The Church of the Blessed Sacrament is a Roman Catholic parish within the Archdiocese of Seattle serving Seattle's University District. It is the only parish in the archdiocese to be owned and operated by the Order of Preachers and is within the jurisdiction of the Western Dominican Province. The church's current prior is Fr. Dominic Briese, and the current pastor is Fr. Dominic David Maichrowicz.

The church building, its priory, and its parish school building were added to the National Register of Historic Places in 1984 as Church of the Blessed Sacrament, Priory, and School. Damage from the 2001 Nisqually earthquake led to extensive repairs in 2010. It ministers to the Catholic undergraduate and graduate students at the University of Washington through the Prince of Peace Newman Center, which is the fifth-oldest Newman Center and the first to be run by the Dominican Order. Fr. Marcin Szymański is the current pastor of the Newman Center, and Fr. Chrysostom Mijinke, is the parochial vicar. As of 2019, FOCUS missionaries have been serving the parish and Newman Center's ministries as well.

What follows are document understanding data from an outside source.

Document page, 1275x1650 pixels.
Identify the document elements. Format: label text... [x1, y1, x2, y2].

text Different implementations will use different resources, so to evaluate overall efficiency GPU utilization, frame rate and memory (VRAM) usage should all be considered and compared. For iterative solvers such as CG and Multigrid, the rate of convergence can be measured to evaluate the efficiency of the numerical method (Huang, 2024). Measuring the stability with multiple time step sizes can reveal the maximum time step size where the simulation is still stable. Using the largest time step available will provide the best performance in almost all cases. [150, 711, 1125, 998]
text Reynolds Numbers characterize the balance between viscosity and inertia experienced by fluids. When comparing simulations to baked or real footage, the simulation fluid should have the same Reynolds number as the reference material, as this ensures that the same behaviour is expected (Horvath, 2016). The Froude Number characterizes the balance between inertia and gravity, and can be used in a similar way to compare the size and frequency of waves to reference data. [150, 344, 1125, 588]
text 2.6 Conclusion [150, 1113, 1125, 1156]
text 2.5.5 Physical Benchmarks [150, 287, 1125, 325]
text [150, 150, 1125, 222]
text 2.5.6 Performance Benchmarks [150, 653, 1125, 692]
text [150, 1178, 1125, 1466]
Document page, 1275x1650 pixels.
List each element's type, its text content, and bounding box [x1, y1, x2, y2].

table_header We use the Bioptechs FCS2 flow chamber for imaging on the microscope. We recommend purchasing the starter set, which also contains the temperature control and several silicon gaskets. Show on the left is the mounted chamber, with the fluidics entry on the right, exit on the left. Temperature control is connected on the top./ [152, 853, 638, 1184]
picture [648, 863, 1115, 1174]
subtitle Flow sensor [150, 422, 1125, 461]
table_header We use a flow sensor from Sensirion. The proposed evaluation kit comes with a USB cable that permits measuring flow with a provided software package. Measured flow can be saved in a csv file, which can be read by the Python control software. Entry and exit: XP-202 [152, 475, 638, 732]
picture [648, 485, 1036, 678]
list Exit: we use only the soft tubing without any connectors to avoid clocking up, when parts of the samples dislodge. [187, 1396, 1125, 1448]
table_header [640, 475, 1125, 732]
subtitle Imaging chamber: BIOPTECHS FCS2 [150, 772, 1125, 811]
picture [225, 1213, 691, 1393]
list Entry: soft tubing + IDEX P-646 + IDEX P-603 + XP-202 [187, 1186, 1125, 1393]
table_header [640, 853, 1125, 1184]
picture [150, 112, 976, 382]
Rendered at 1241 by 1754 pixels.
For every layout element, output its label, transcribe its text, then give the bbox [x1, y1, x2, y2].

The church is unique among the Order of Preachers because of its practice of appointing yearly Dominican seminarians to serve as "student brothers" for one year, working with both the pastor of Blessed Sacrament and the chaplains at the University of Washington Newman Center to deliver catechesis to a variety of public audiences.

The priory, completed in 1922, was designed by Arnold Constable.

The school, designed by the Beezer Brothers, completed in 1913, was a 56x77 ft two-story woodframe structure. "Because of numerous building and fire code violations, the building was condemned in 1948. Plans to demolish the existing structure and erect a new parish hall on the site will probably be executed in the near future". A replacement school was built in 1950 already?